Amalie Brust

Textilarbeiterin. Widerstandskämpferin. Hingerichtet.

* 1910   † 1944

 

Lebenslauf, Widerstand, KZ Ravensbrück, Verurteilung

Amalie Brust wurde am 12.6.1910 in Gutenfeld (Böhmen) geboren. Sie war als Textilarbeiterin tätig. Amalie Brust agierte nach 1934 für die “Rote Hilfe”. Ihre Verhaftung erfolgte am 24.9.1939. Am 27.11.1939 wurde sie in das KZ Ravensbrück überstellt. Am 21.1.1941 wurde sie vom Oberlandesgericht Wien wegen “Vorbereitung zum Hochverrat” zu zwei Jahren Zuchthaus verurteilt.

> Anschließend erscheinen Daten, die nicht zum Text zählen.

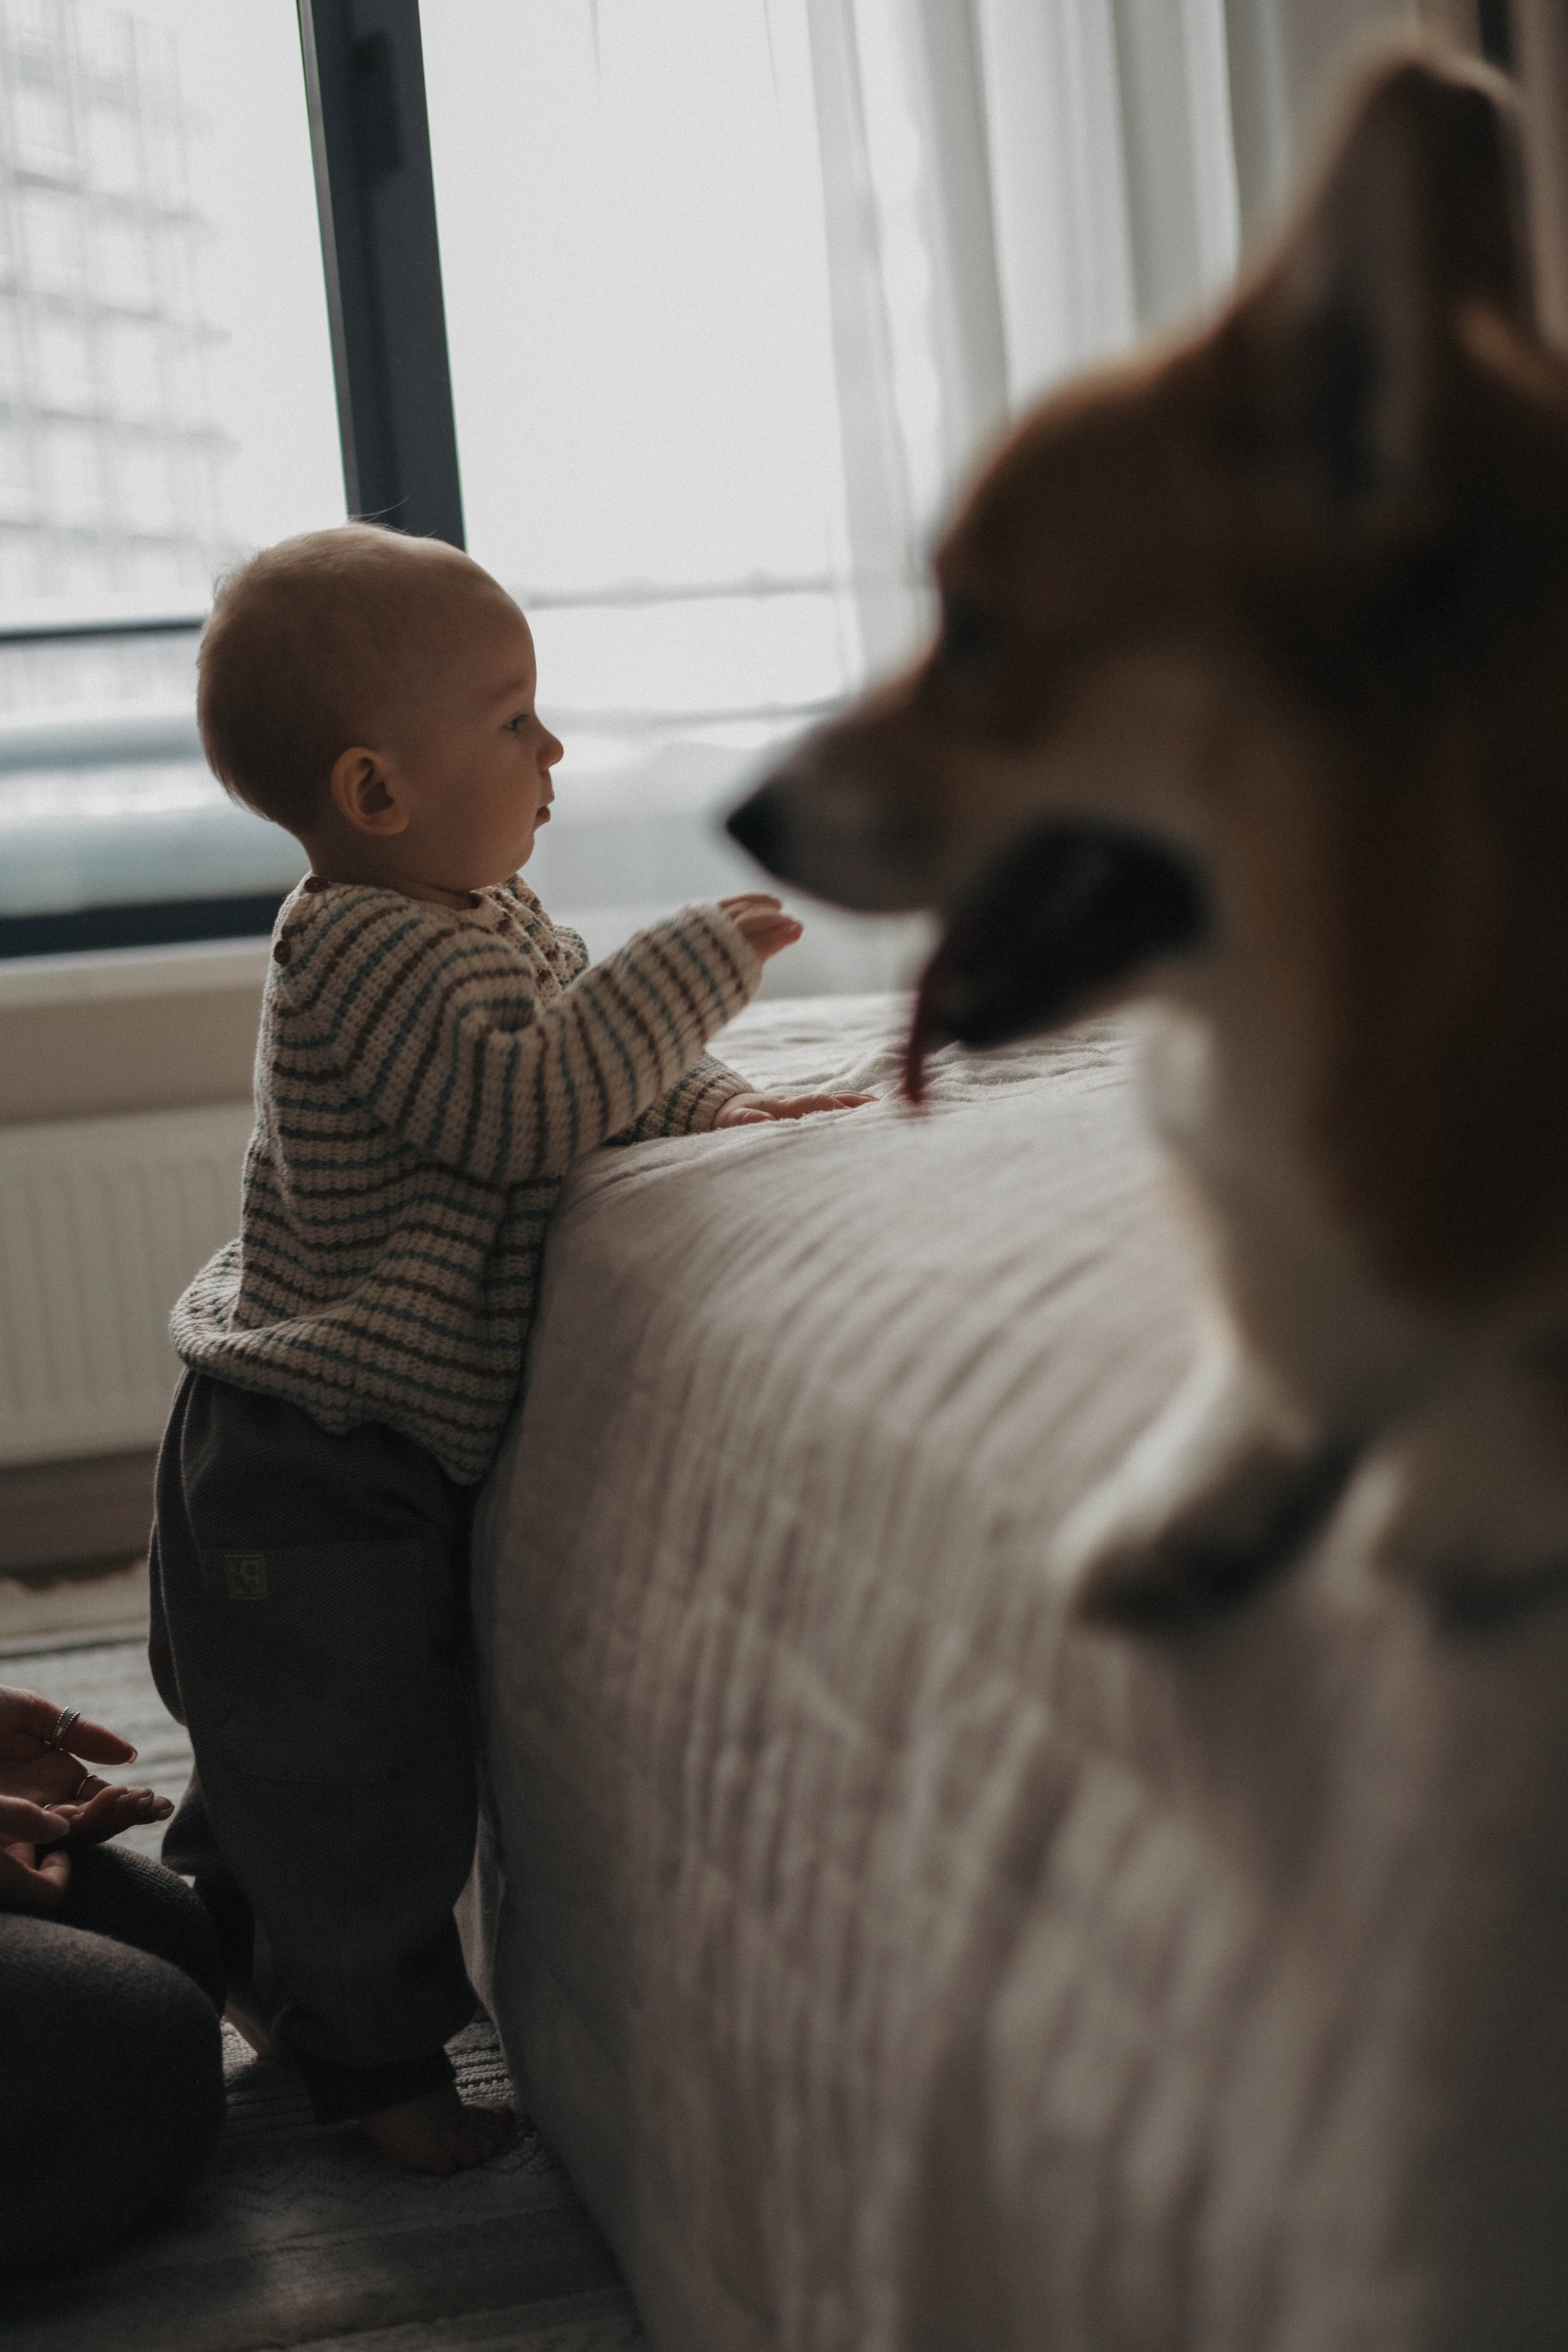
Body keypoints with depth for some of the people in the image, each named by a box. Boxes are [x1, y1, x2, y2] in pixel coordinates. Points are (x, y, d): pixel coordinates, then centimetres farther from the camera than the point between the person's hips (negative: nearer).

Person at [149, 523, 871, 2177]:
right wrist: (704, 955, -27)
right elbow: (532, 1101, -33)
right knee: (357, 1763, 1)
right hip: (313, 1459, -10)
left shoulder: (494, 915, 8)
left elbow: (607, 1053, 18)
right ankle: (378, 2057, 17)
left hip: (385, 1444, 10)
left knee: (287, 1749, 26)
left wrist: (732, 1110, -1)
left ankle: (248, 1964, 45)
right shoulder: (364, 950, -24)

Amalie Brust hatte zwei Brüder, die als Freiwillige an der Seite der Spanischen Republik gekämpft haben. Alois fiel in Spanien, Paul kehrte nach Wien zurück.

Tod in Folge von Typhus?

Da sie bei einem Bombenalarm im Lager unterwegs gewesen ist, wurde sie in den Strafblock verbracht, wo sie Typhus bekommen haben und daran gestorben sein soll. Dies ist der amtsärztlichen Bescheinigung des SS Standortarztes von Ravensbrück vom 17.11.1944 zu entnehmen.

“Nach Besichtigung der Leiche am 17. November 1944 wird hierdurch amtlich bescheinigt, dass die vorstehend Genannte an Bauchtyphus, Bauchfellentzündung gestorben ist. Auf Grund der Leichenschau hat sich der Verdacht nicht ergeben, dass die Verstorbene eines nichtnatürlichen Todes gestorben sei.”

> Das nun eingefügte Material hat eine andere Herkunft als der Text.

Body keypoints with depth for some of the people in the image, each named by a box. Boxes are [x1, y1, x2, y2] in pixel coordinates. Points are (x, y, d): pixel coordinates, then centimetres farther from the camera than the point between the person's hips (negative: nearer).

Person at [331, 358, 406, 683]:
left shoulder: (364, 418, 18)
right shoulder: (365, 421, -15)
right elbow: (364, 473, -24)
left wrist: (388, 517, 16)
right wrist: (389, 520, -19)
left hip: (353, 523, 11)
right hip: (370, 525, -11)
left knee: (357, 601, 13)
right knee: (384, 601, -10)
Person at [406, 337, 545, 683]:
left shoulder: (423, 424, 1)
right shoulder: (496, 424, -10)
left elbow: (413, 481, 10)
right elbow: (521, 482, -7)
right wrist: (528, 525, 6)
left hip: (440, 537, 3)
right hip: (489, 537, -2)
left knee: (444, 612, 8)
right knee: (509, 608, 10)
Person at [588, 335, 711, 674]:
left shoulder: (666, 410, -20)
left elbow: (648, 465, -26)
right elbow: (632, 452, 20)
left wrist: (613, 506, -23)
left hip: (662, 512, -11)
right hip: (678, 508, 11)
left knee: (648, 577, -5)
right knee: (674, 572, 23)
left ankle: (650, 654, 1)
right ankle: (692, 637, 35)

Aus der Anklageschrift vom 30.9.1940

“Die Angeschuldigten gehörten dem illegalen kommunistischen Jugendverband an und betätigten sich eifrig - insbesondere durch Verbreitung hochverräterischer Druckschriften - für kommunistische Ziele. Zum Teil standen sie auch mit Funktionären der illegalen KPÖ in Verbindung. (Leopold) Erb war Bezirksleiter des KJV für den 12. Wiener Gemeindebezirk (…) Die Angeschuldigte Brust sollte im Auftrag der KPÖ die Verbindung zu Erna Wimmer herstellen.”

Die Gedenkstätte auf der Gruppe 40, Zentralfriedhof

Laut einer Liste der MA 43 wurde die Urne im November 1975 vom Urnenhain der Feuerhalle Simmering in die Gruppe 40 exhumiert.